Estimation of natural streams longitudinal dispersion coefficient using hybrid evolutionary machine learning model

Abstract
Among several indicators for river engineering sustainability, the longitudinal dispersion coefficient ( Kx) is the main parameter that defines the transport of pollutants in natural streams. Accurate estimation of Kx has been challenging for hydrologists due to the high stochasticity and non-linearity of this hydraulic-environmental parameter. This study presents a new hybrid machine learning (ML) model integrating a Gaussian Process Regression (GPR) and an evolutionary feature selection (FS) approach (i.e. Covariance Matrix Adaptation Evolution Strategy (CMAES)) to estimate Kx in natural streams. The dataset consists of geometric and hydraulic river system parameters from 29 streams in the United States.

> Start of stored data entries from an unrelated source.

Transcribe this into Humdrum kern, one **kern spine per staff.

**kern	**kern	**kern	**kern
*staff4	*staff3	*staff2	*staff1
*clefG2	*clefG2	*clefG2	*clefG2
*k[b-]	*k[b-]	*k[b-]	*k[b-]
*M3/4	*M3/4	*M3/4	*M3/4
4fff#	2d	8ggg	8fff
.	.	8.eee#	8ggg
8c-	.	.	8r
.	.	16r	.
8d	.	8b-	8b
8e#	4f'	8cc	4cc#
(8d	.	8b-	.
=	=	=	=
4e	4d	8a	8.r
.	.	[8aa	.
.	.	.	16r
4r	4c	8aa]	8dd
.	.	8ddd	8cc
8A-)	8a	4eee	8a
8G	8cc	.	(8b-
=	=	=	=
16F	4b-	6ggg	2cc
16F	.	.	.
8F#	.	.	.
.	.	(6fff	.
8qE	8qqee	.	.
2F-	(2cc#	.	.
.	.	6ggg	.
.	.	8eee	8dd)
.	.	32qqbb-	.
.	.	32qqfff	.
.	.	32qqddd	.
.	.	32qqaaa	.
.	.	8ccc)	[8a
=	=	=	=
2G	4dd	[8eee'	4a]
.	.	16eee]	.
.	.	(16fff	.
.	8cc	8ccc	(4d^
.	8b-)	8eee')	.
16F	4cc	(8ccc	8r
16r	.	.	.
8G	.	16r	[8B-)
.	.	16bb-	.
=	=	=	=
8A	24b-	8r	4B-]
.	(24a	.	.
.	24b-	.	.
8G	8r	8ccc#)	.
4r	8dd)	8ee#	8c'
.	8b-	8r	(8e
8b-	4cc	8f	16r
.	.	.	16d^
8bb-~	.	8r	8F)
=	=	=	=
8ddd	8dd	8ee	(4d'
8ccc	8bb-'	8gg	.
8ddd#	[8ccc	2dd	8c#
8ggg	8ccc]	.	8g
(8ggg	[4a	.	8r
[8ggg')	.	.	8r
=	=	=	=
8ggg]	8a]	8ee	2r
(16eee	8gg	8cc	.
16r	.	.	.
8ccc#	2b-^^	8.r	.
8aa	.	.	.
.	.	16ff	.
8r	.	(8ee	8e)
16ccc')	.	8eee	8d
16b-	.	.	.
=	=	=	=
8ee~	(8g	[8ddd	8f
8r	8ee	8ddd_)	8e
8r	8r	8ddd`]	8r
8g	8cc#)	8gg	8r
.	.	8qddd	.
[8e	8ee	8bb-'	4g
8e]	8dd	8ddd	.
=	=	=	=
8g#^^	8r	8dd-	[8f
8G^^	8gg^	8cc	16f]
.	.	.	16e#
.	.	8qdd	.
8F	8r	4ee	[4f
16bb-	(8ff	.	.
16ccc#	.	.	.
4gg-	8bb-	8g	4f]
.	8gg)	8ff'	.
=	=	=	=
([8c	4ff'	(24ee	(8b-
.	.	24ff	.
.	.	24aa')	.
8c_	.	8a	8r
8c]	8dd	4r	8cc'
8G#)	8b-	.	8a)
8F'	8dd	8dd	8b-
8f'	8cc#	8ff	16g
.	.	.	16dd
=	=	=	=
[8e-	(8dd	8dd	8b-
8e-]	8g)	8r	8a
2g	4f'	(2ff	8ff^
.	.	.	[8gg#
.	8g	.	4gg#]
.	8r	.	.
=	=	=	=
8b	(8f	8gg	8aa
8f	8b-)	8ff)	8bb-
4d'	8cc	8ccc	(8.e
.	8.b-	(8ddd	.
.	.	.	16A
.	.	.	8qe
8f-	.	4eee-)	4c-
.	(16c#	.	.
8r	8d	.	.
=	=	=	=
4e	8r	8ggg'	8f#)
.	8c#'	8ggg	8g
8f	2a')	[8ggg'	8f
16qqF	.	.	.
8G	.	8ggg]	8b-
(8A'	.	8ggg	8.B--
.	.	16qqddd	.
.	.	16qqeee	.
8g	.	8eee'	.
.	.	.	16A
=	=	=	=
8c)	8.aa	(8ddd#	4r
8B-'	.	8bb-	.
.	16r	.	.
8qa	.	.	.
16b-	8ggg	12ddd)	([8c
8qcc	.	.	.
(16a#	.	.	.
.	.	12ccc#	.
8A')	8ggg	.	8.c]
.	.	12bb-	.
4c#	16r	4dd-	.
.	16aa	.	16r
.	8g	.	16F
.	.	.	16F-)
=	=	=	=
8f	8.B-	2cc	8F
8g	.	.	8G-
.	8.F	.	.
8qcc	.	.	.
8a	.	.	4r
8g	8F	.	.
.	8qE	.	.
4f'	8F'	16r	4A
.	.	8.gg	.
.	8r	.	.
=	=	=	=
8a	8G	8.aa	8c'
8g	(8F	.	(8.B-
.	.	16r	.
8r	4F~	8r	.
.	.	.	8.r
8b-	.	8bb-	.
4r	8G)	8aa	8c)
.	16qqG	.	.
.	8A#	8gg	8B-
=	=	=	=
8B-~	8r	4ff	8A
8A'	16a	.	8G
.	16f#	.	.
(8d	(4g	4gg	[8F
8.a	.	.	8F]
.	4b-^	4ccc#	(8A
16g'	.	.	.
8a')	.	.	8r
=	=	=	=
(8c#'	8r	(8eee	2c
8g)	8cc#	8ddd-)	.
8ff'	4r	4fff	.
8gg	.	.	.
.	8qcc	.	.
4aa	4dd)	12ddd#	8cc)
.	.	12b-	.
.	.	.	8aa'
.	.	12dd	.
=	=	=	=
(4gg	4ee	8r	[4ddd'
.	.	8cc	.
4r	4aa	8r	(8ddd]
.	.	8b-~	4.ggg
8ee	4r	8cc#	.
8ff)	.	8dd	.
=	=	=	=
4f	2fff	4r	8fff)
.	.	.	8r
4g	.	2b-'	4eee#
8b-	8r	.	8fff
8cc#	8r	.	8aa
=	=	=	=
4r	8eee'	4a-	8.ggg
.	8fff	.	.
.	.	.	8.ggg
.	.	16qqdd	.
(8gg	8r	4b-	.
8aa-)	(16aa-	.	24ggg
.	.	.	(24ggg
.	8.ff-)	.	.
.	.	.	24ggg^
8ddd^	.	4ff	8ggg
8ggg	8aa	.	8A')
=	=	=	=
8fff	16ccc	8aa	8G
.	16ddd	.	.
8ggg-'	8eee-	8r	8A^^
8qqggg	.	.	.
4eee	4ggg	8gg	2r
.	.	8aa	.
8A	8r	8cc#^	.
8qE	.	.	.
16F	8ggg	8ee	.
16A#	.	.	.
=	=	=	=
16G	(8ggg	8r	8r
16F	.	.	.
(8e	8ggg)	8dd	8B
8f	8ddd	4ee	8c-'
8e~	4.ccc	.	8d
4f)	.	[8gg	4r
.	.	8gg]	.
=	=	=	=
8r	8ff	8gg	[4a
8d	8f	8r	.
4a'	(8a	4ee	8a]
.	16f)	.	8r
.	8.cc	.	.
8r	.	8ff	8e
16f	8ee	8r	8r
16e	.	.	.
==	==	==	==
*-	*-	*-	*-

The modeling results showed that the proposed model outperformed other models in the literature, producing more stable and accurate estimations. The FS approach evidenced the significance of the cross-sectional average flow velocity (U), channel width (B), and channel sinuosity σ to estimate the dispersion coefficient. In quantitative terms, the integrated GPR model with feature selection approach attained the minimum root mean square error ( RMSE=48.67) and maximum coefficient of determination ( R2=0.95). The proposed hybrid evolutionary ML model arises as robust, flexible and reliable alternative computer aid technology for predicting the longitudinal dispersion coefficient in natural streams.